WHAT YOU SHOULD DO: All that should come back is the lines of the data below from the one containing "- Template-based strategy creation" to the one containing "and management capabilities", inclusive, exactly as they stand.

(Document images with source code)
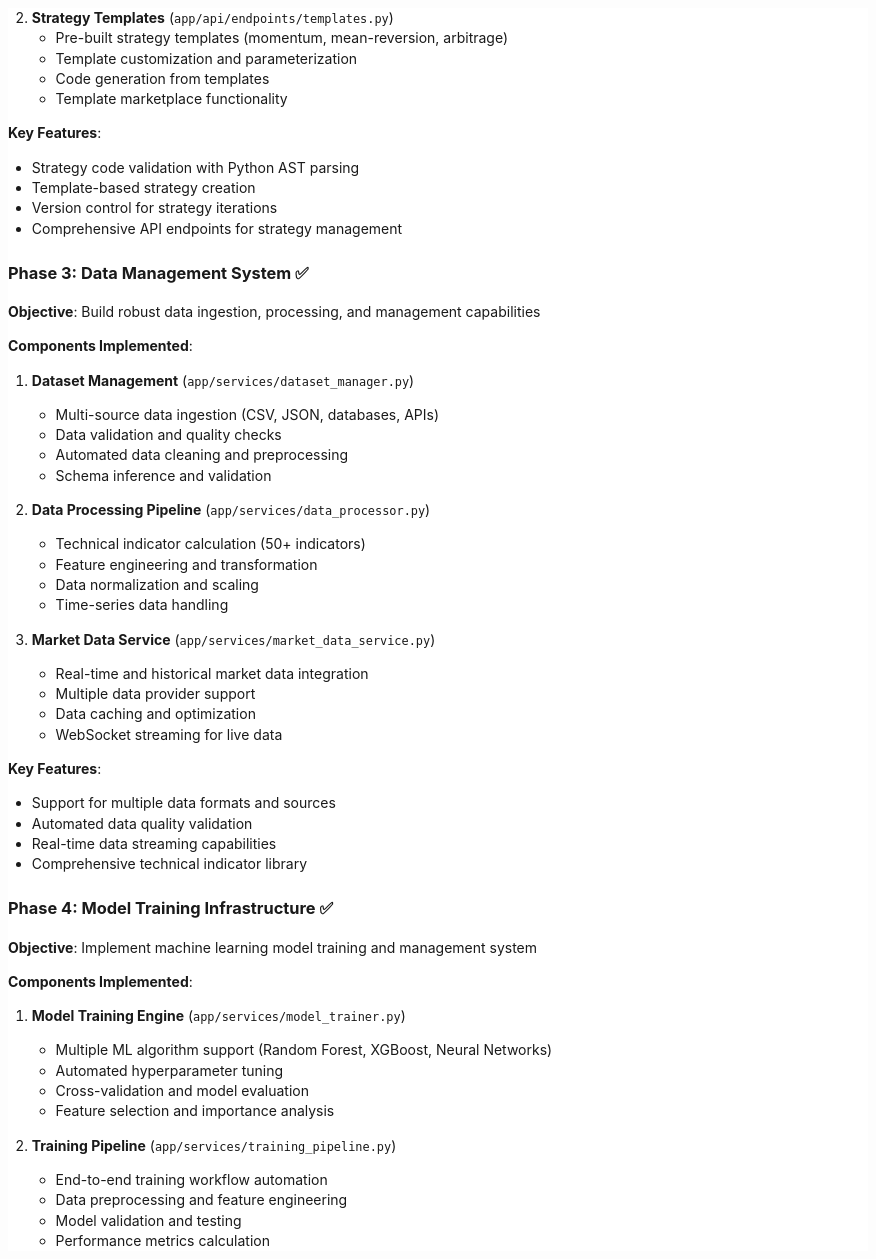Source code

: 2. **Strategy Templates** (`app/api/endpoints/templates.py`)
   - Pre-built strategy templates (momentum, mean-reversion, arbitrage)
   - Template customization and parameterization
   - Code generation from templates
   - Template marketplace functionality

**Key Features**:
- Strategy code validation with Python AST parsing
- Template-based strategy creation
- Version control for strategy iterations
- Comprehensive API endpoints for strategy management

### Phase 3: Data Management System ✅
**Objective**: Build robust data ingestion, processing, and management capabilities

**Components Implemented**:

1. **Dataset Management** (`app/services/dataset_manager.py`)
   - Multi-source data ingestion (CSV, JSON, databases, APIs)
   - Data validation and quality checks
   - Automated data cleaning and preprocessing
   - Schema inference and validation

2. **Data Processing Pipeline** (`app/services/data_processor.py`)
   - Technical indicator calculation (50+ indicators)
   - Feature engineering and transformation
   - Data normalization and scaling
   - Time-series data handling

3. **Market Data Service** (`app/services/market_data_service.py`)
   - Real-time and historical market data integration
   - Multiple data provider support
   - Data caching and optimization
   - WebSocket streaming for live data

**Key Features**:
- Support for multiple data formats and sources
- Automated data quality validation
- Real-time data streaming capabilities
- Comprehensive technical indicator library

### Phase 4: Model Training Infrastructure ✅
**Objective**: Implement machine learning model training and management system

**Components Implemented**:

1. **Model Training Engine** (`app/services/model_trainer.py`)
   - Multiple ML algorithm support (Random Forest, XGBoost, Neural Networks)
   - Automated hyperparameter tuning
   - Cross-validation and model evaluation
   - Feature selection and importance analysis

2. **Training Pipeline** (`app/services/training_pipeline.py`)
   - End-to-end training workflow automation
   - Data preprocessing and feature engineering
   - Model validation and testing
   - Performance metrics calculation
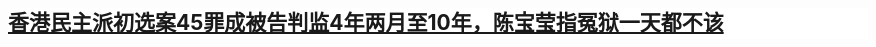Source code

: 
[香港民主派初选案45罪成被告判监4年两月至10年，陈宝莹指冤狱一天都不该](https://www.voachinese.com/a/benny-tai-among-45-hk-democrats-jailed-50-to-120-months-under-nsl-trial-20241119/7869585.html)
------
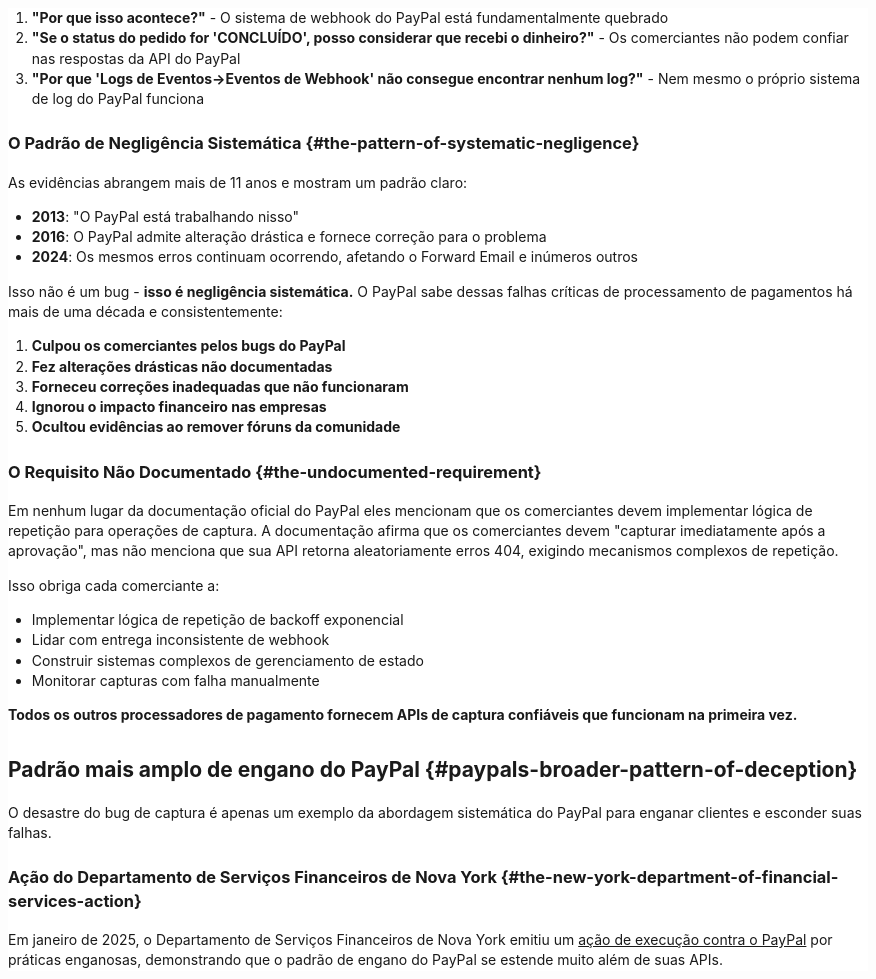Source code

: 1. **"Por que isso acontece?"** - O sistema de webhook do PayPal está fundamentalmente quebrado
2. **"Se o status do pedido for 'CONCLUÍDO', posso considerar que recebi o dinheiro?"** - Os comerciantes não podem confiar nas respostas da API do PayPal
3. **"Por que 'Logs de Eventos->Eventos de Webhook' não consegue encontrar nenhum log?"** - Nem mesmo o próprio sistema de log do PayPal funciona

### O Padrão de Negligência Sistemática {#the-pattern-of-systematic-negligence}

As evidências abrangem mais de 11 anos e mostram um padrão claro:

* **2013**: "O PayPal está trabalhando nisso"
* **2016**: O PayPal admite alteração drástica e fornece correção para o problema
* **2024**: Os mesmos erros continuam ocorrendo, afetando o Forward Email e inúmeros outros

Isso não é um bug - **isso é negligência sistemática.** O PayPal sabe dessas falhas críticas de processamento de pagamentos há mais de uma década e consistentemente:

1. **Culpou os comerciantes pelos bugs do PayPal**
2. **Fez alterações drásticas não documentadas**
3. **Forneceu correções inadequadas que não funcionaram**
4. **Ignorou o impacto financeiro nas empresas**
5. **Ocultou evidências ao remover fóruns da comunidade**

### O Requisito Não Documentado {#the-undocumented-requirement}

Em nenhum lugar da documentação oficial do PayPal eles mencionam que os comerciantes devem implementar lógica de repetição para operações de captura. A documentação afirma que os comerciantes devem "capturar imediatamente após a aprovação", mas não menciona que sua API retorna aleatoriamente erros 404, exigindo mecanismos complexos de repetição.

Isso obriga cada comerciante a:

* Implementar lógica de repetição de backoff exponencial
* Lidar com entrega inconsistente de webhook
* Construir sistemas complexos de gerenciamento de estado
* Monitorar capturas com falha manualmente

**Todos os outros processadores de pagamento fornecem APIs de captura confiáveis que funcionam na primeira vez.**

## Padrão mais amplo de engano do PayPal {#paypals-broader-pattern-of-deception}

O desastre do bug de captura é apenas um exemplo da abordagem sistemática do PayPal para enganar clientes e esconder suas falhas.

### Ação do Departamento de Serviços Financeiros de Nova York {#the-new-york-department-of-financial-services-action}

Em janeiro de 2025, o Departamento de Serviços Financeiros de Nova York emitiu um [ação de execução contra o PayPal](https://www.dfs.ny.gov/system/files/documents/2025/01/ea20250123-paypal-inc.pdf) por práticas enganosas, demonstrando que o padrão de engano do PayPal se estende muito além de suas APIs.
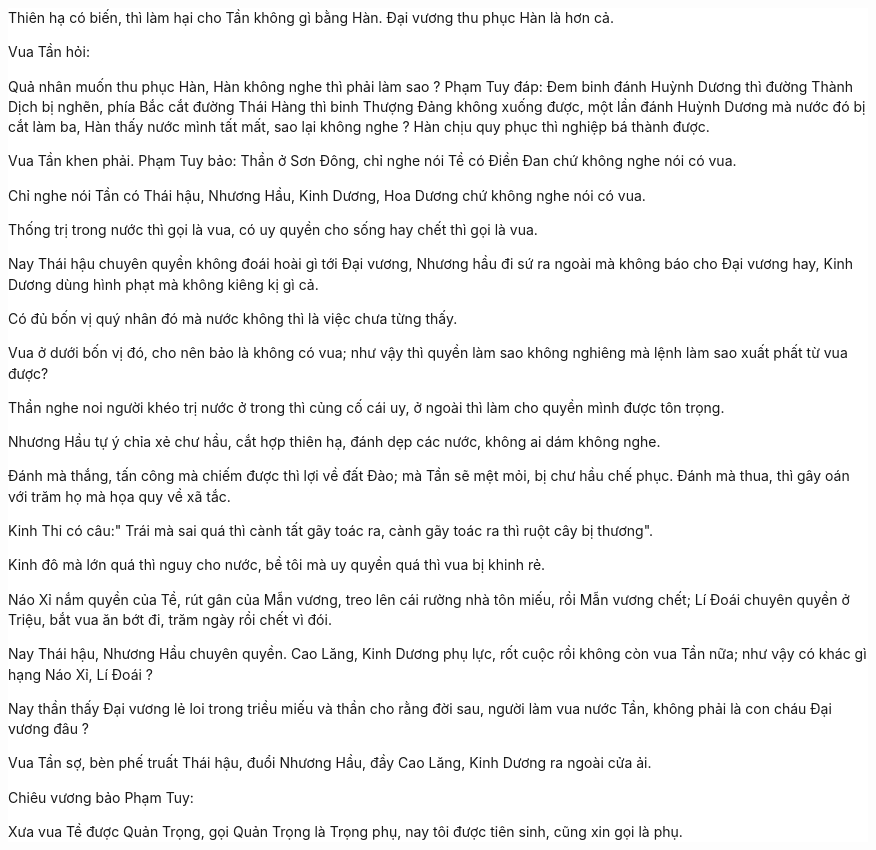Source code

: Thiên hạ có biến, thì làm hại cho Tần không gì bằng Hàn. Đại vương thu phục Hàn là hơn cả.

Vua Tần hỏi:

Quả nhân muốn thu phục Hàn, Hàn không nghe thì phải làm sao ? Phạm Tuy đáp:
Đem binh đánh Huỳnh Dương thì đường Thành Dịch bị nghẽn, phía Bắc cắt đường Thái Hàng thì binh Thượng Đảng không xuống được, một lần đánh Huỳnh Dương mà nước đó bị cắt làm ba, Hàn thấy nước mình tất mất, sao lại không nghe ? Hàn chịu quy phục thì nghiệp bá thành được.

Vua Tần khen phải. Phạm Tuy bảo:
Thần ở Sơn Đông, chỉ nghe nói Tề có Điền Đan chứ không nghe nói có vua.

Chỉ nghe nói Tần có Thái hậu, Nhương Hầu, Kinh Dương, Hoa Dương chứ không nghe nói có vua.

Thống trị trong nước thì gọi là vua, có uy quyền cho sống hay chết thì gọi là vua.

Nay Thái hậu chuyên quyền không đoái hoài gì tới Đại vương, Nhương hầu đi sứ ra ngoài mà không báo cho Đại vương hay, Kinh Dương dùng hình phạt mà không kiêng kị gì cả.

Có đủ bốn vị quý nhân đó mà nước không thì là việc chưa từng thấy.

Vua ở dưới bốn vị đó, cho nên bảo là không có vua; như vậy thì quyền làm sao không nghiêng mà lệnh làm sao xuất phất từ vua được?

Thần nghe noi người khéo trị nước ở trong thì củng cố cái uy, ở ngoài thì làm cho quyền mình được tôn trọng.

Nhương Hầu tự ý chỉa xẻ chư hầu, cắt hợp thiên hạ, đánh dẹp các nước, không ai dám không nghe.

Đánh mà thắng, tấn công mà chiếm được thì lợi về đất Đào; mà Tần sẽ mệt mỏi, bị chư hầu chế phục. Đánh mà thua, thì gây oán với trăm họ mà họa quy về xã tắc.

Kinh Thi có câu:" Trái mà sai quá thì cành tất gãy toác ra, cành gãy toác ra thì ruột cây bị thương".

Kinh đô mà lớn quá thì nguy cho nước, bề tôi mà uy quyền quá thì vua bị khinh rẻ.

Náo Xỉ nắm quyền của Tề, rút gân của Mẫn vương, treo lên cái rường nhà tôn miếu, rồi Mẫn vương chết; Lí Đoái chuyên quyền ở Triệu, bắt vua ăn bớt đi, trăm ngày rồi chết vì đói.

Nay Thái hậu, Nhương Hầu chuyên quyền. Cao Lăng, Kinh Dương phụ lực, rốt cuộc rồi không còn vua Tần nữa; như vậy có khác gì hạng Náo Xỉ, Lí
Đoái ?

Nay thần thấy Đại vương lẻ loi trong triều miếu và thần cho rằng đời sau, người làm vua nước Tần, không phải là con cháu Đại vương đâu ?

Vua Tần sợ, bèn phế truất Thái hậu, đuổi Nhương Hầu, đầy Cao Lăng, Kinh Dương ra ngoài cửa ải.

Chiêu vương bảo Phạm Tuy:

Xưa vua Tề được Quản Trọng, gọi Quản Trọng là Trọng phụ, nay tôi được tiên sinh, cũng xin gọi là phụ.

ANSWER TO THIS PROBLEM:
- Template-based strategy creation
- Version control for strategy iterations
- Comprehensive API endpoints for strategy management

### Phase 3: Data Management System ✅
**Objective**: Build robust data ingestion, processing, and management capabilities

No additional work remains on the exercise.